Kan Bağı mı, Yetenek Bağı mı?
Genetik mirasın gücünü hiçe sayamazsınız. Anne tiyatro kökenli, oğul da aynı yolda ilerlemiş. Fakat - ve bu kısım çok önemli - kendi kimliğiyle, kendi çabasıyla yıldızlaşmış. Annenin gölgesinde büyümek yerine, kendi güneşi olmayı başarmış.
Düşünsenize, yıllardır izlediğiniz, beğendiğiniz bir oyuncunun, sevdiğiniz bir Yeşilçam efsanesinin evladı olduğunu öğreniyorsunuz. İnsanın aklına hemen "Neden daha önce açıklamadılar?" sorusu geliyor. Belki de kendi başarılarının gölgelenmesini istemediler. Kim bilir?
Sanatın Kalıtsal Yüzü
Şu sanat dünyasına bakıyorum da... Yetenek bazen aileden geliyor, bazen de ansızın ortaya çıkıyor.
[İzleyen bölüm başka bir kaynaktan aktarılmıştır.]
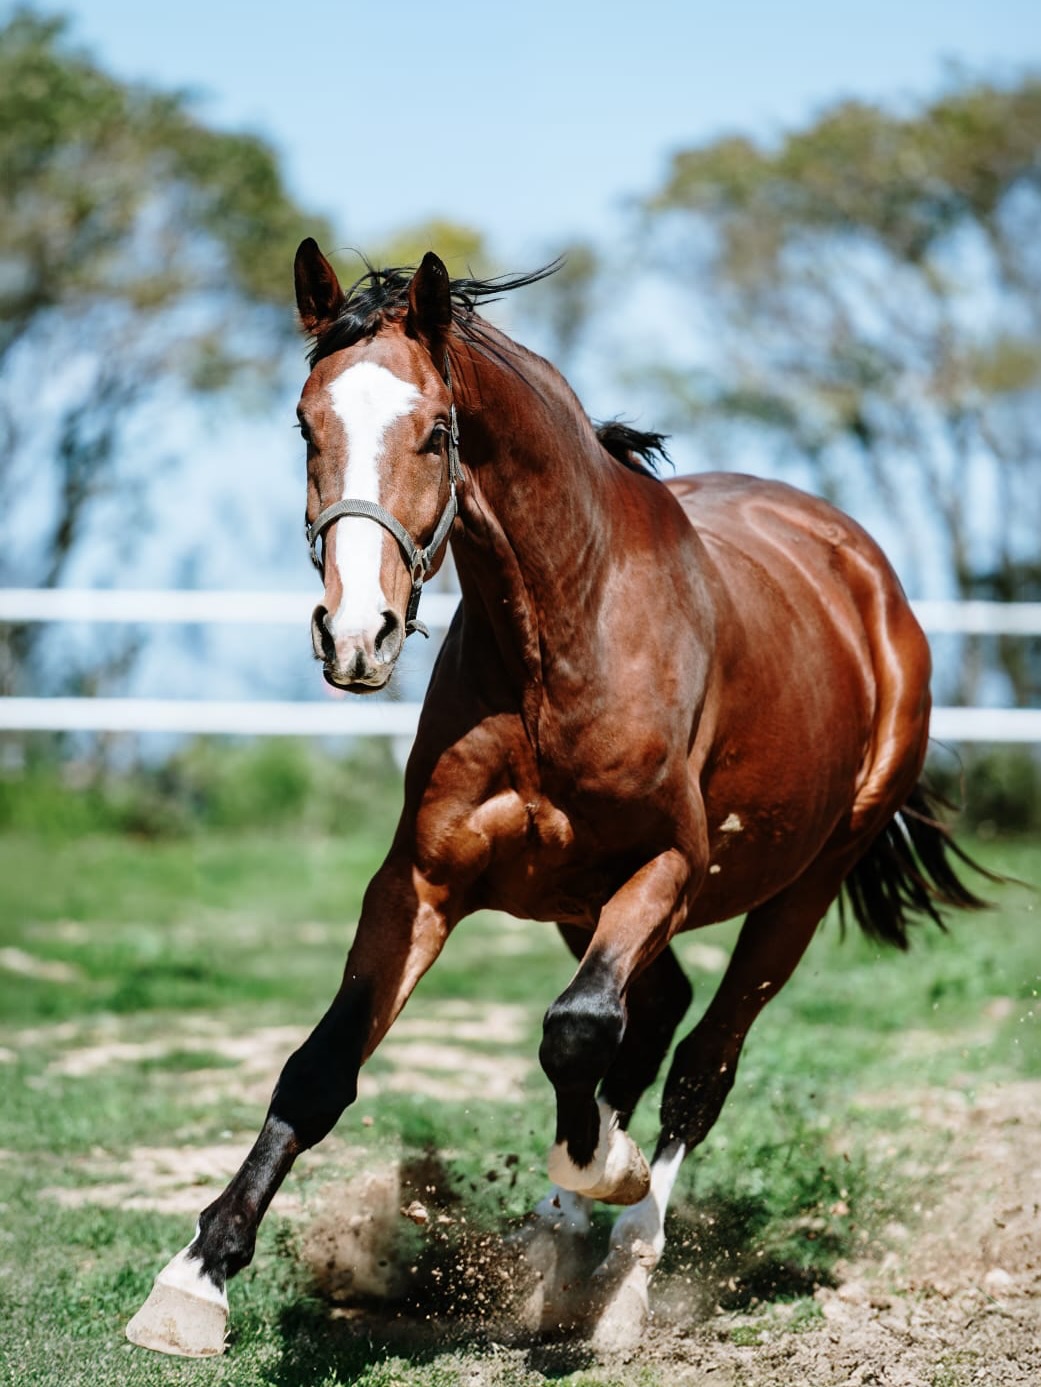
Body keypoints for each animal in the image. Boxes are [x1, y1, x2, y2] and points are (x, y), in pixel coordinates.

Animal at [127, 241, 988, 1357]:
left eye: (435, 430)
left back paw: (622, 1263)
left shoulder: (669, 866)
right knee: (654, 1014)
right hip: (582, 903)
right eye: (307, 425)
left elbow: (577, 1028)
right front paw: (194, 1279)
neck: (567, 634)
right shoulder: (422, 880)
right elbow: (321, 1068)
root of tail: (868, 577)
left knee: (699, 1063)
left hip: (799, 891)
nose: (356, 636)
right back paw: (555, 1235)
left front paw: (601, 1173)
Bu ikilide ise hem genetik hem de çevresel faktörler birleşmiş gibi görünüyor. Anne zaten işin erbabı, oğul da bu mirası en iyi şekilde değerlendirmiş.
- Annesinin oyunculuk kariyerinden etkilenmiş mi? Kesinlikle!
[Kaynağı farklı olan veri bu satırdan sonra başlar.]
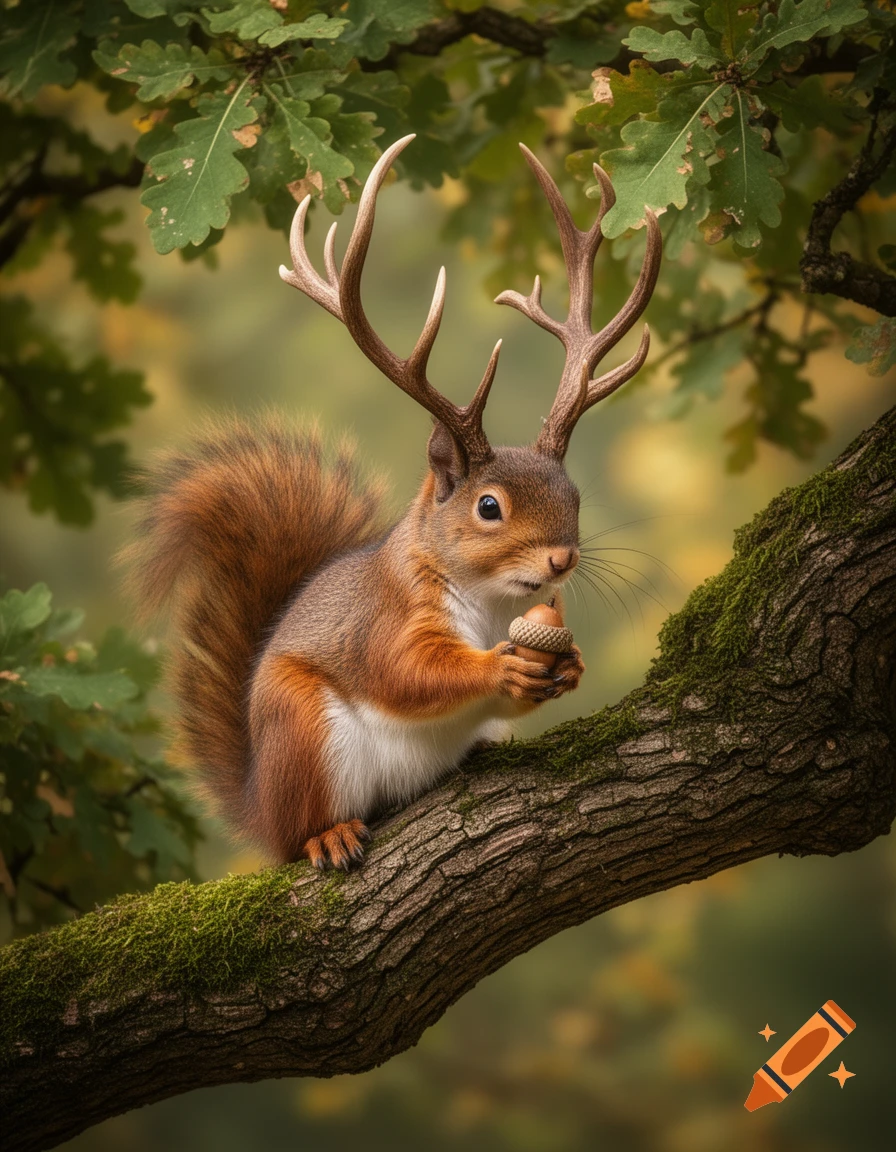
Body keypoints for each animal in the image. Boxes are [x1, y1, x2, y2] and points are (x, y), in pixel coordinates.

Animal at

- Kendi yolunu kendi mi çizmiş? Hiç şüphesiz!
- İsim benzerliği kurmak mümkün mü? Asla!
Bu hikaye bize şunu gösteriyor: Başarı, isimle değil emekle geliyor. Genler yardım edebilir belki, ama asıl belirleyici olan çalışmak ve inanmak.
Sessiz Bir Gurur Hikayesi
Belki de en güzeli, bu ilişkinin medyadan uzak, sade ve samimi kalması. Kimse birbirinin önüne çıkmamış, kimse bir diğerinin başarısından medet ummamış. İkisi de -anne ve oğul- kariyerlerini ayrı ayrı inşa etmişler.
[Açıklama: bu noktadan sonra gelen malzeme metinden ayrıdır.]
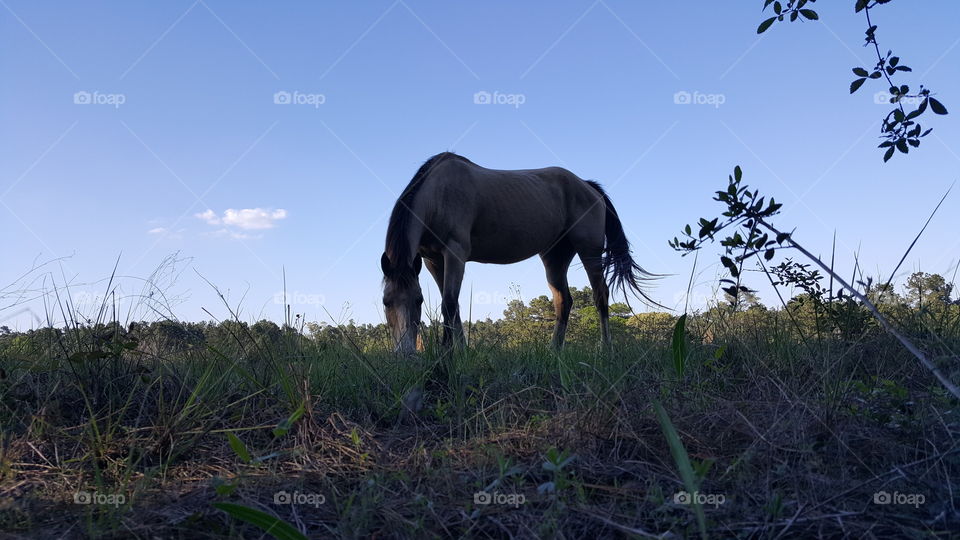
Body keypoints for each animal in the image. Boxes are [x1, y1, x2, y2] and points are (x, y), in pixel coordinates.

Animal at [380, 152, 656, 354]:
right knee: (563, 301)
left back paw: (605, 349)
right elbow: (454, 305)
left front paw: (447, 354)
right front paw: (462, 352)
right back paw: (554, 351)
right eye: (386, 302)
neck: (439, 193)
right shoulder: (433, 261)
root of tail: (588, 186)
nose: (405, 353)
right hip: (555, 257)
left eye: (418, 301)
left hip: (589, 251)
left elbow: (448, 304)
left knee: (600, 295)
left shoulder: (455, 253)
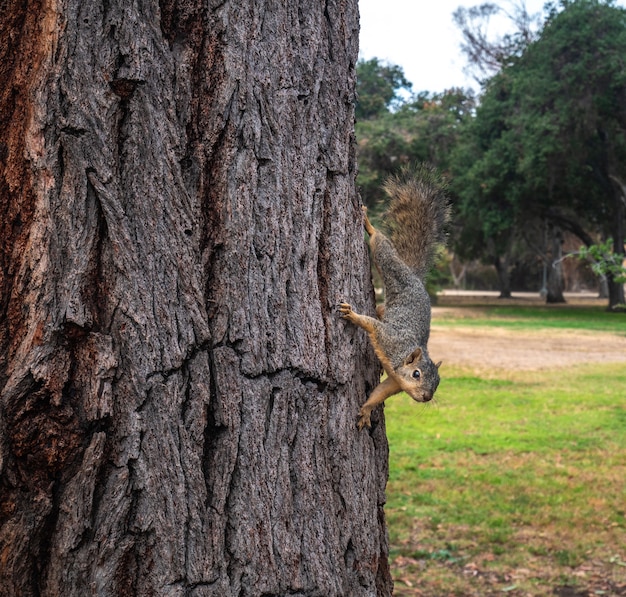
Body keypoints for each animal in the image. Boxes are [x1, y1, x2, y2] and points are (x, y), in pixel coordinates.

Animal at [342, 165, 448, 430]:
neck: (401, 361)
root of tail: (414, 276)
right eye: (416, 374)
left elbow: (377, 394)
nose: (426, 397)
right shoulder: (388, 339)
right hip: (390, 265)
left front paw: (366, 411)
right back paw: (368, 224)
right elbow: (369, 324)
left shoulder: (394, 383)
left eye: (438, 382)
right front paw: (352, 315)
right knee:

Peki sizce bu kadar uzun süre bu sırrı saklamak kolay oldu mu? Bence hayır. Özellikle de her ikisinin de kamera önünde olduğu düşünülürse... Ama işte, bazı değerler şöhretten daha önemli. Aile mahremiyeti gibi.
Bu açıklama sonrası sevenlerin tepkisi ne mi oldu? Şaşkınlık ve mutluluk karışımı. Kimileri "Ben demiştim!" diye sevinirken, kimileri de "Vay be, hiç aklıma gelmezdi!" diye hayretlerini gizleyemedi.
Sonuç olarak, Yeşilçam'dan günümüze uzanan bu sanat köprüsü, aslında Türk sinemasının ne kadar iç içe olduğunu gösteriyor. Ve bize şunu hatırlatıyor: Bazen en büyük sürprizler, en tanıdık yüzlerin arkasında saklıdır.